## Work to complete
What lines of the data below hold "request"? Show them.

++++ Provided material ++++

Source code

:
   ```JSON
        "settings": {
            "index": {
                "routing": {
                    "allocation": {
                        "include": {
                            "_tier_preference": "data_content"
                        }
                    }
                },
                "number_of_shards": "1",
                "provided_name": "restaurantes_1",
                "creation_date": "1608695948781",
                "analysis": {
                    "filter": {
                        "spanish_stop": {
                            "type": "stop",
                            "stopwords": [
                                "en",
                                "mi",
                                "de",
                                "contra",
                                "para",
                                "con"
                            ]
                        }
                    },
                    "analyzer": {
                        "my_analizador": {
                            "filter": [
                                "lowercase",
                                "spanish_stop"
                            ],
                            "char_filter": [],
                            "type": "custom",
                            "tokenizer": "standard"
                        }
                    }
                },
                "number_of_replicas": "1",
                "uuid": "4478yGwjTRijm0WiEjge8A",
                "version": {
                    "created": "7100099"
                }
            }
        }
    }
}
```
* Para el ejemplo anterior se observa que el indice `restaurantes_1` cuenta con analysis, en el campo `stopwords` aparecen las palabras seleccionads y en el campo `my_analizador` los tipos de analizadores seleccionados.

++++
++++ Provided material ++++

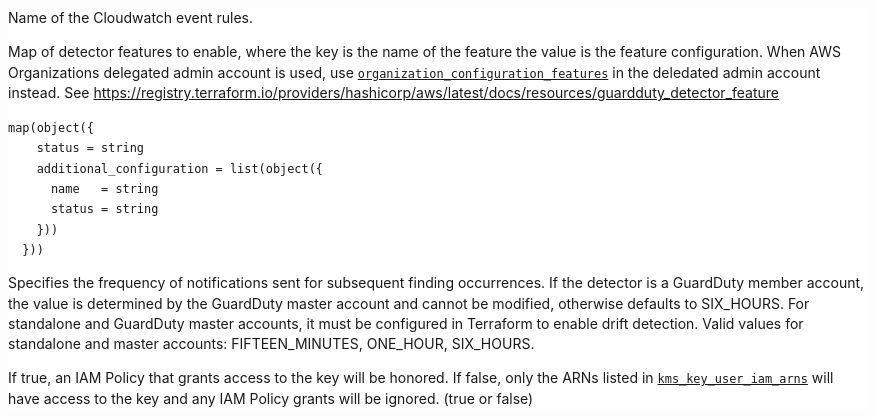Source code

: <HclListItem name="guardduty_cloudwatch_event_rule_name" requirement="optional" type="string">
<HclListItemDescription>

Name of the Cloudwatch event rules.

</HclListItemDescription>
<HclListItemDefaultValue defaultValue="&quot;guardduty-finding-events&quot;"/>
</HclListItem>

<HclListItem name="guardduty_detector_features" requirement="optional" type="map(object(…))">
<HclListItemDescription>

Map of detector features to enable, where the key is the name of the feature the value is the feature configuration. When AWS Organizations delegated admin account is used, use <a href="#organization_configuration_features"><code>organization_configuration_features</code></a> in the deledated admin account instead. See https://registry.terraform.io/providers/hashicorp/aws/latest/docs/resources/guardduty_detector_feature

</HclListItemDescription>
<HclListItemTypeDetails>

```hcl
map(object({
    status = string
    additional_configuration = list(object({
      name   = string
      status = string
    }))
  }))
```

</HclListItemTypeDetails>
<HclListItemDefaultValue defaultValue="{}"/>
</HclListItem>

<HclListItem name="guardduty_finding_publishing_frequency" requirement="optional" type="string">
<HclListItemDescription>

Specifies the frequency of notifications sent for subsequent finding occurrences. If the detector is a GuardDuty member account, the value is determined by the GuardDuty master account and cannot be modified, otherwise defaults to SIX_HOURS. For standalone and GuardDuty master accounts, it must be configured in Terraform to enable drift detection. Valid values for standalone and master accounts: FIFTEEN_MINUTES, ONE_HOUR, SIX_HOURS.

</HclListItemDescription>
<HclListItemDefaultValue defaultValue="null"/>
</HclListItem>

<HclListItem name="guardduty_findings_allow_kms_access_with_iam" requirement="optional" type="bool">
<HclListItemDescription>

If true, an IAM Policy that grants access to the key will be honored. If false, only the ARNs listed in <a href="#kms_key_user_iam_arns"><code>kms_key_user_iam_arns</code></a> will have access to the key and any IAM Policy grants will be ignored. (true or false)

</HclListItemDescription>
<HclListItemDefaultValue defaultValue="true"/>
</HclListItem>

++++
++++ Provided material ++++

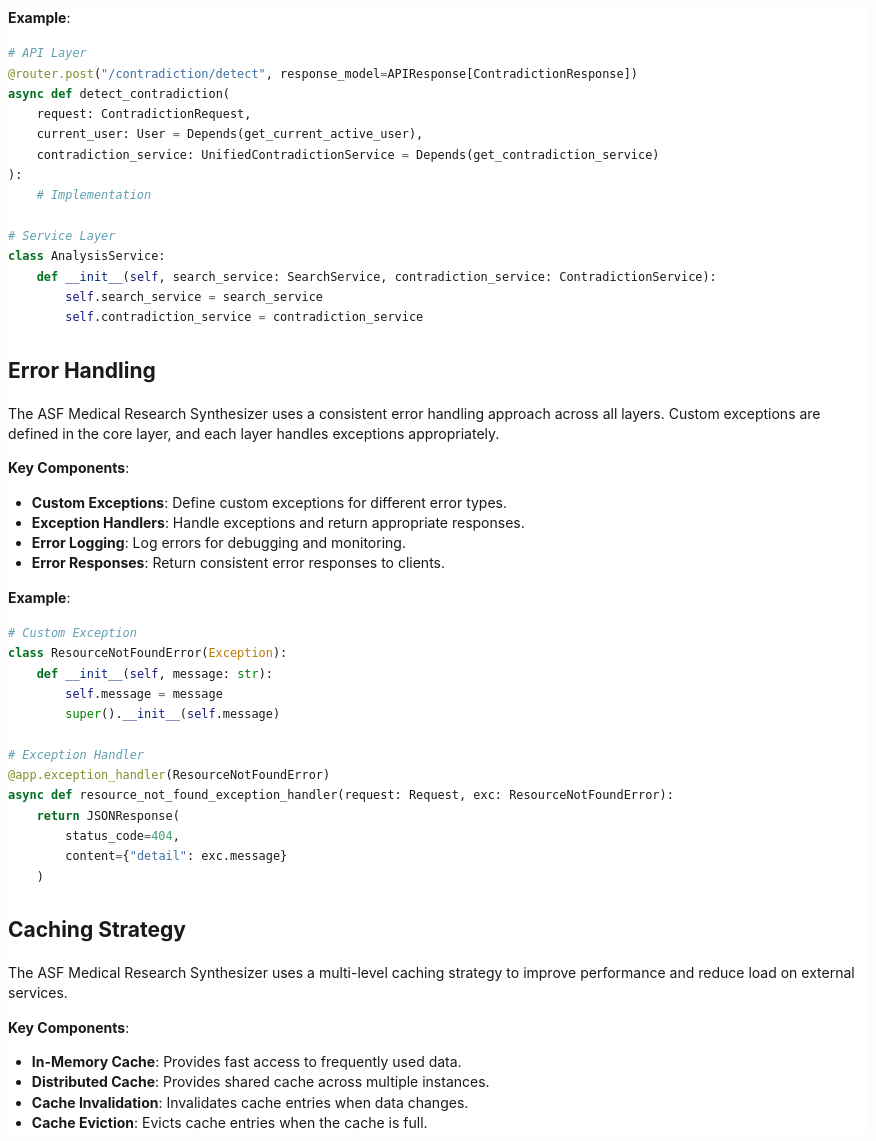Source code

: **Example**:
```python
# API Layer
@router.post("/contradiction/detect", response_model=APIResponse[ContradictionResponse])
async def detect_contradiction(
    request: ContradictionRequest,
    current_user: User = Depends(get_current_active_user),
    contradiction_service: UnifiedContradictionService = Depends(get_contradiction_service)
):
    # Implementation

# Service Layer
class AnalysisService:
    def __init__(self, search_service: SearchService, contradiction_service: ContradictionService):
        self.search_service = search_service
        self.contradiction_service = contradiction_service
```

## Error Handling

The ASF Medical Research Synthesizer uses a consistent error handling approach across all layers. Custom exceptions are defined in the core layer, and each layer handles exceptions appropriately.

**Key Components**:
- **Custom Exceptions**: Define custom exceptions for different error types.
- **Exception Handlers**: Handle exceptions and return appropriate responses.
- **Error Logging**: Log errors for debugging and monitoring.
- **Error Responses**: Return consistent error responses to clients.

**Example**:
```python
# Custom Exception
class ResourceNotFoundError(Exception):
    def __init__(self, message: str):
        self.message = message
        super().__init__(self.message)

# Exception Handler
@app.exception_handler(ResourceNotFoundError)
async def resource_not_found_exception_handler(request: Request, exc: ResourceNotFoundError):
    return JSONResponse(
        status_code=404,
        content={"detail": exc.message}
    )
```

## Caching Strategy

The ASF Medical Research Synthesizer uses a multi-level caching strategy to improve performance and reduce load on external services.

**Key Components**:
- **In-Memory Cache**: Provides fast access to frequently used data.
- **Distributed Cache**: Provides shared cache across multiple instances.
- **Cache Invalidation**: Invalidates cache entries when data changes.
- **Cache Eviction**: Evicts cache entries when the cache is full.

++++

## Solution to the problem
    request: ContradictionRequest,
async def resource_not_found_exception_handler(request: Request, exc: ResourceNotFoundError):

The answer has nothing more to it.